Would you say that Pix is comparable to Canada's Interac Debit?

protastus 5 hours ago | parent [-]

Speaking as a non-expert, I think Pix has much bigger scope. Pix is account-to-account. One can buy real estate, pay bills, make person-to-person and business-to-business transactions, government payments, recurring payments. The funds also settle instantly.

Most people don't experience the full scope of Pix which is impressive.

adrithmetiqa 4 hours ago | parent [-]

The credit card companies really missed the boat here to become the standard for consumer to consumer payments. Of course, from their perspective, they know that people would not accept having to pay for this service so the companies won’t go near it.

johnea 4 hours ago | parent | prev [-]

The entire problem solved by Pix is an artificially created obstacle put in place so banks can charge for something they do for free.

The article doesn't mention China's digital renminbi, but it is similar, including the aspect of being offered by the country's central bank.

Rather than this looking like "Alien tech" in the US, it's just another example of things in the US looking more like stone age tech to the rest of the world.

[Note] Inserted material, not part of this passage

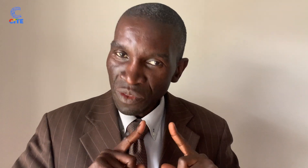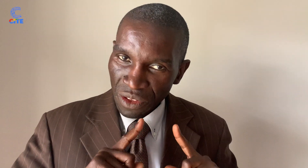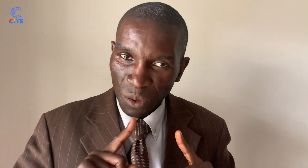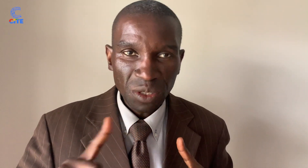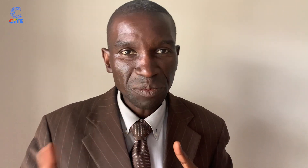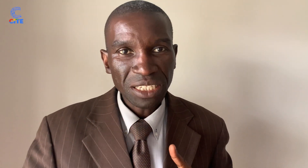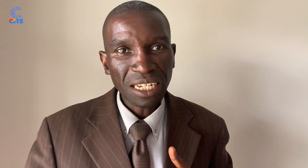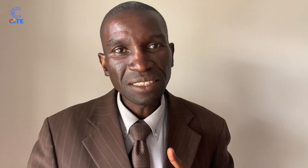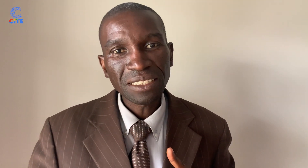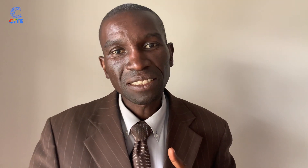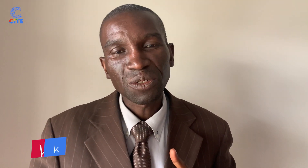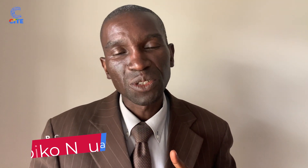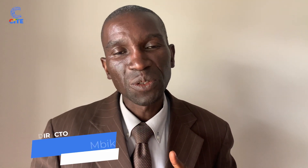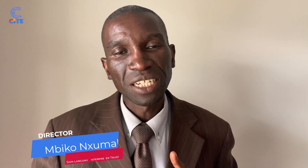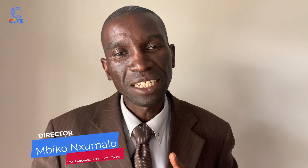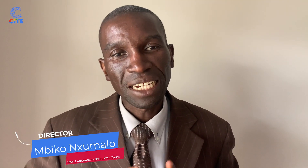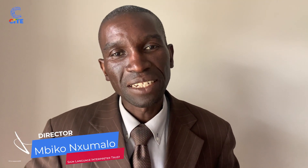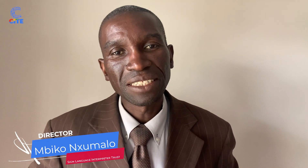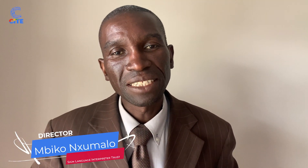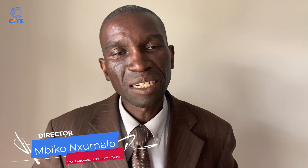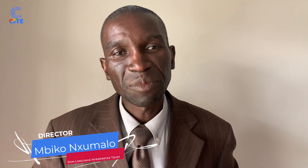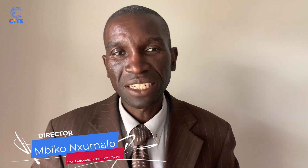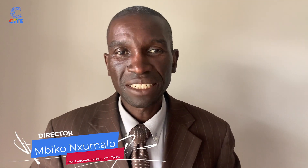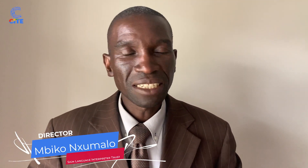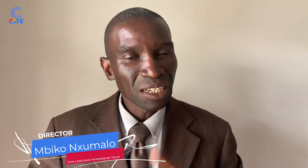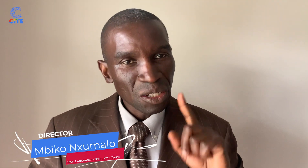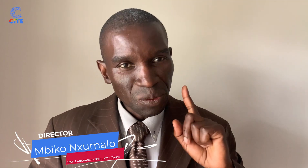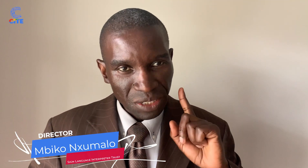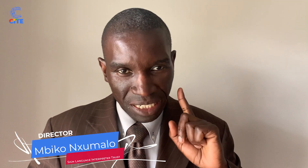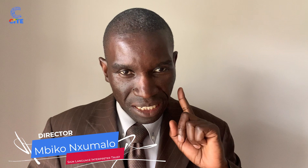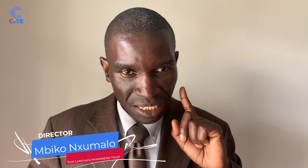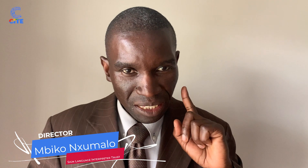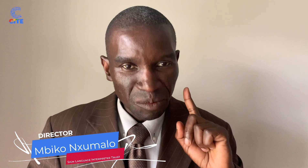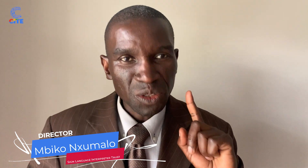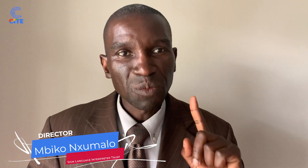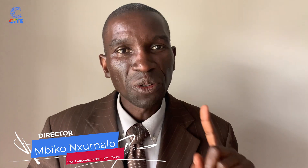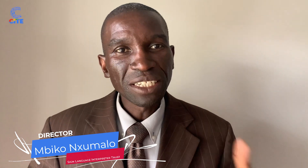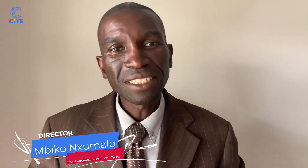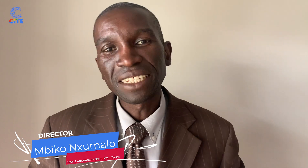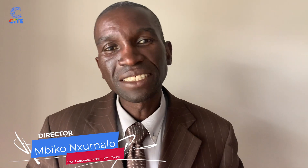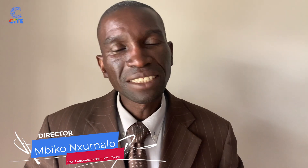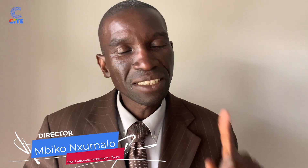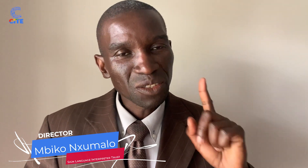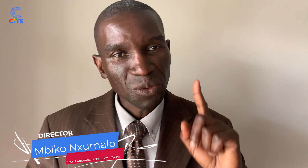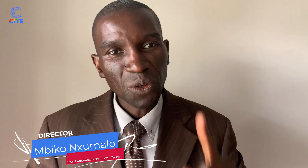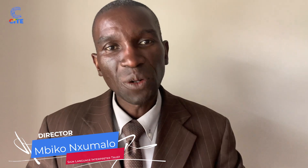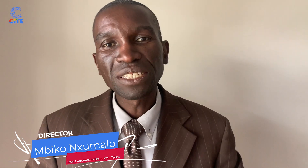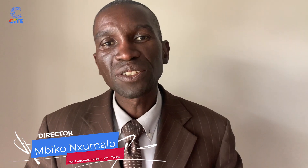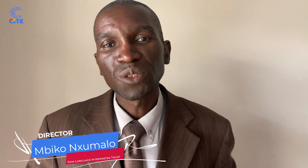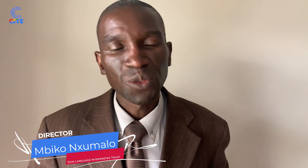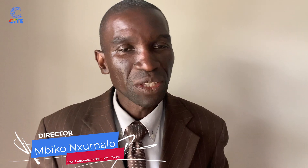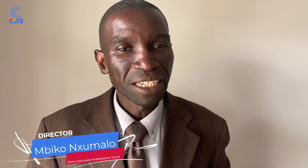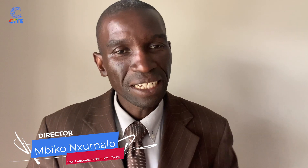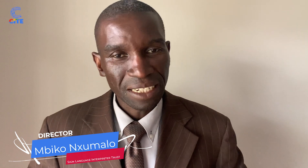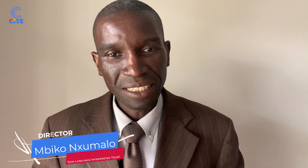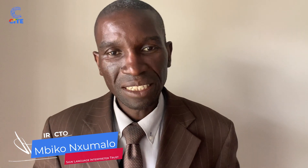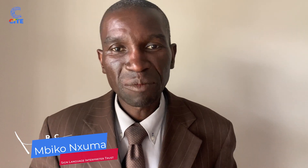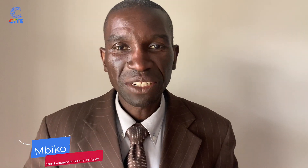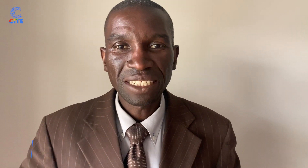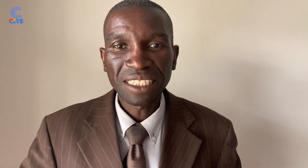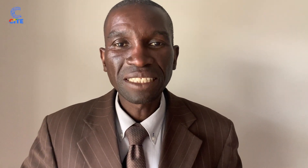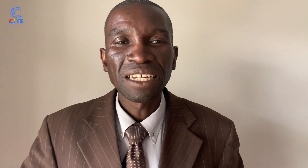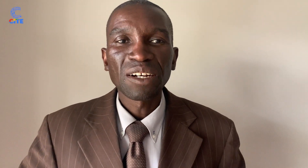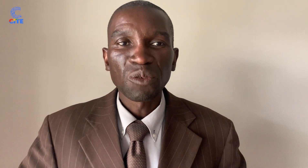to hospitals to do the legal interpreting. We will be taking them to police stations, to courts, to do the legal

Like banned chinese EVs, and a pushback on solar electricity generation, all of these are manifestations of the US government primarily making it easier for multi-billion $$ multi-national corpses to filch the general population.

This isn't just the orange cheato, it's been the policy of every modern US administration, with the backing of the majority of the legislature.

And for some reason, the plurality of voters seem to be in favor.